Lone Traveller

 

lv31

When Mr. Jules was a teenager, the eldest of five – three gorgeous sisters and a brother growing up in a  house on the Lake of Constance – he refused to be seen as part of the family to the point where he would sit in another carriage on the train if ever they travelled together. 

Even today he has a hard time being part of a group.  At Heathrow yesterday he walked his usual five steps ahead of the girls and I, carrying his LV black Keepall and looking sharp.  I am the pack mule with overflowing handbag and overstuffed Longchamp full of water, spare jumpers, magazines and all the paraphanalia that comes with being a mother.  To say it irritates me, seeing him all suave, sophisticated and cool up ahead is an understatement.  It enrages me.

+ + +

What to do
In the passage about the lone traveller, what did Mr. Jules carry as he walked ahead at Heathrow?

Data excerpt

+ + +

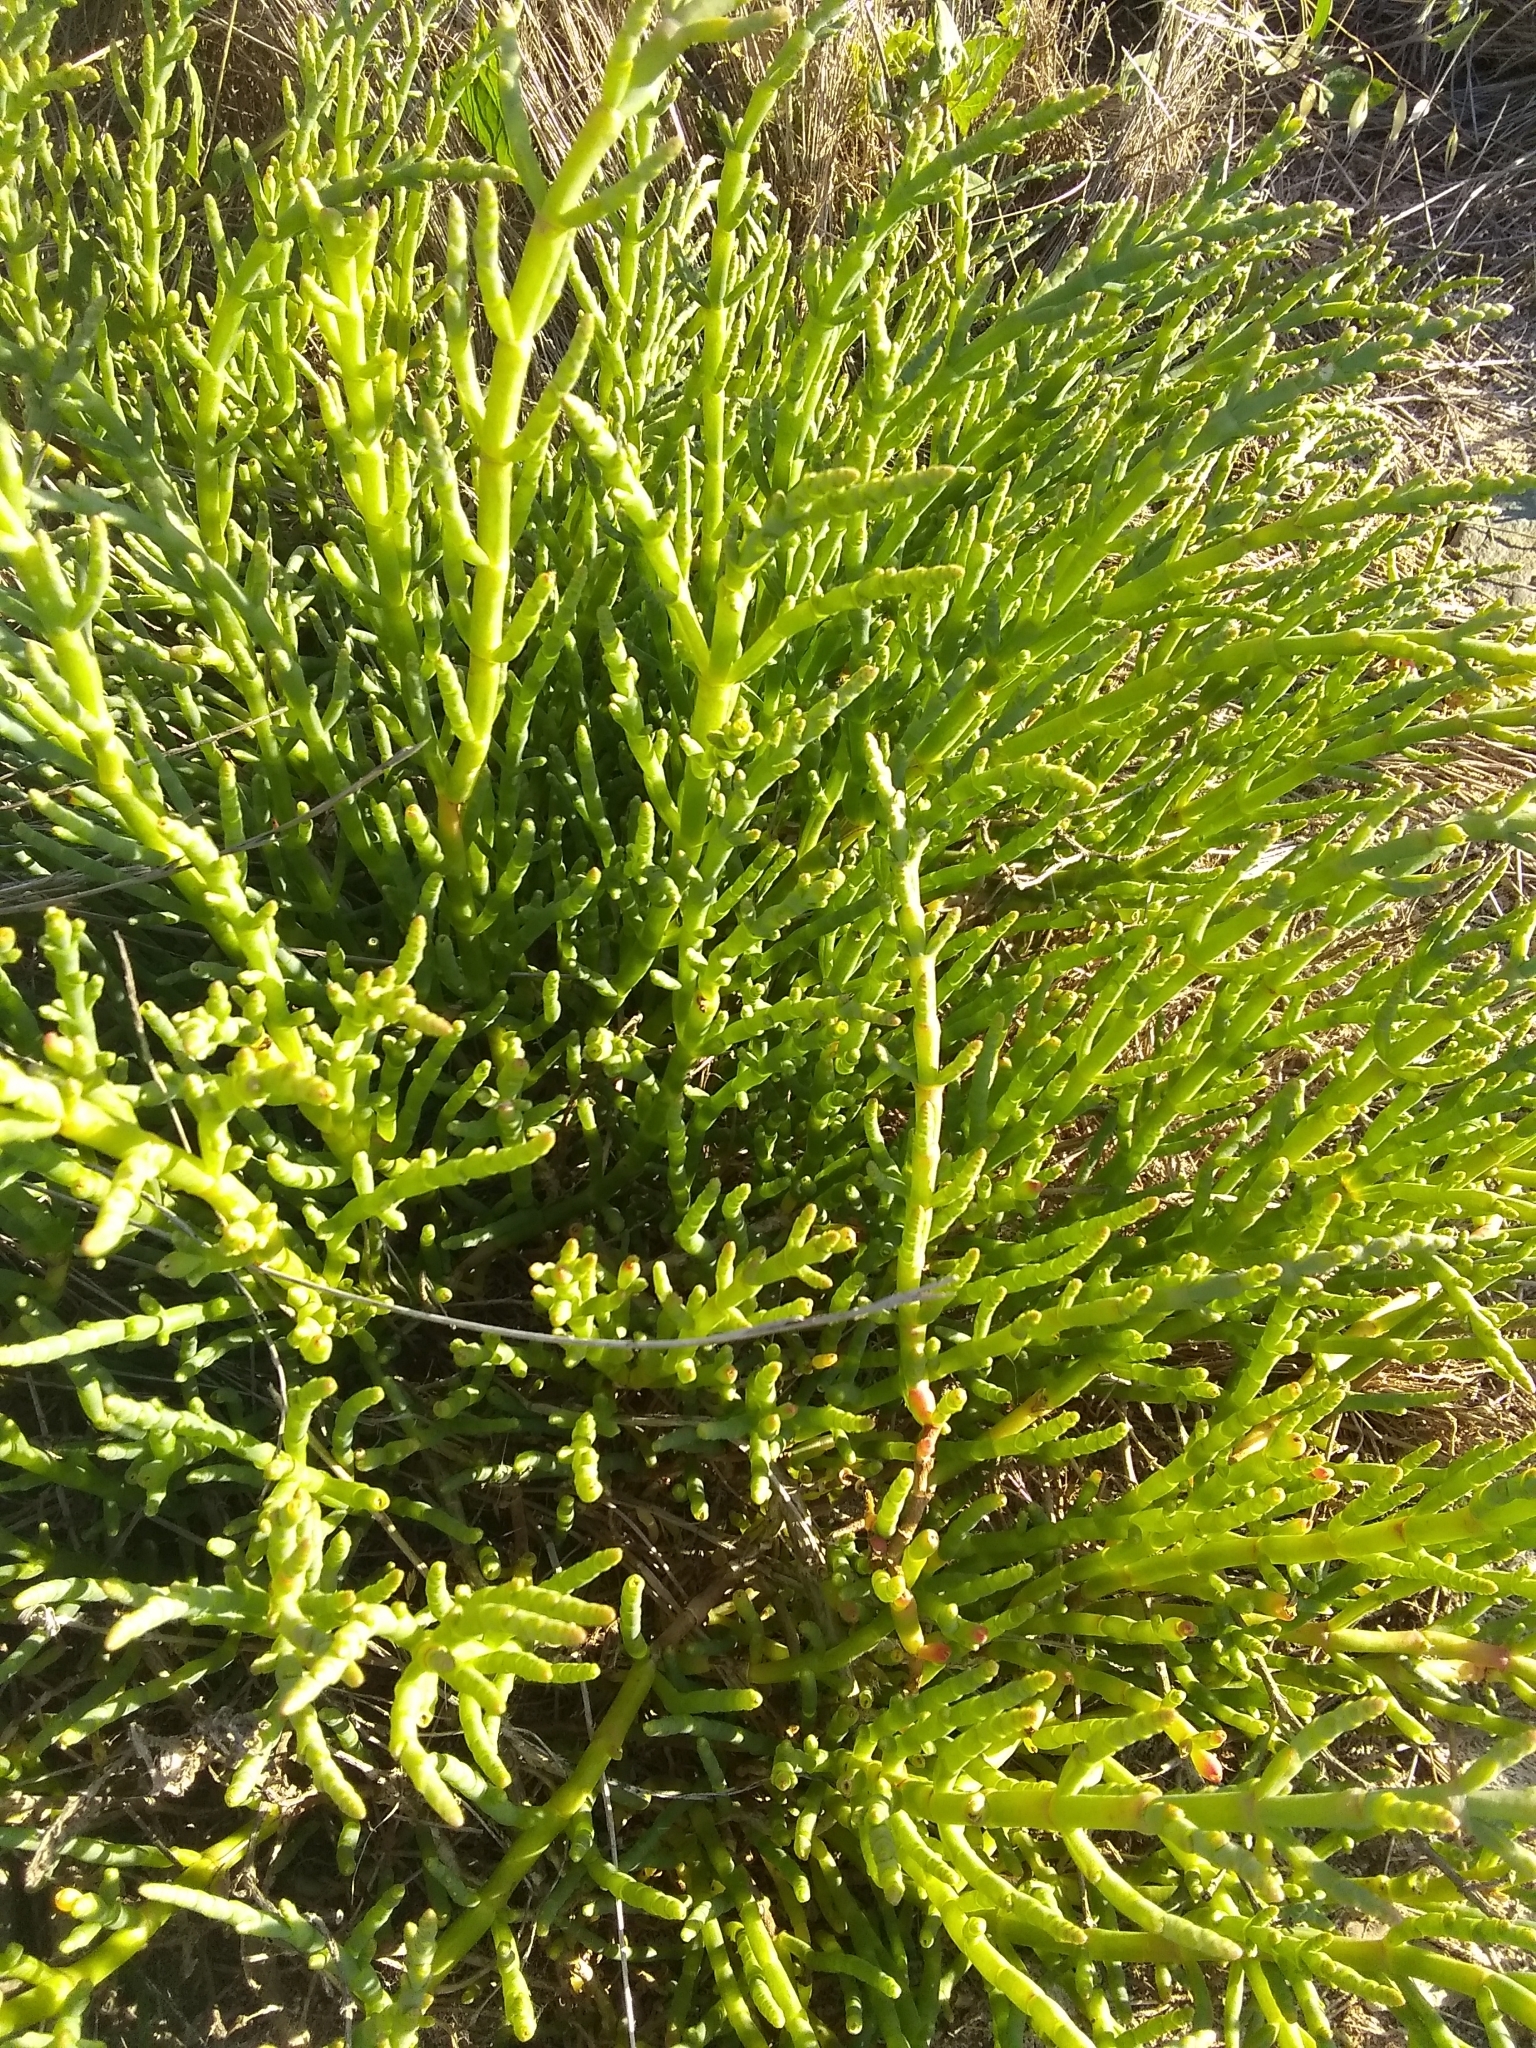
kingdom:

+ + +

The result
His LV black Keepall.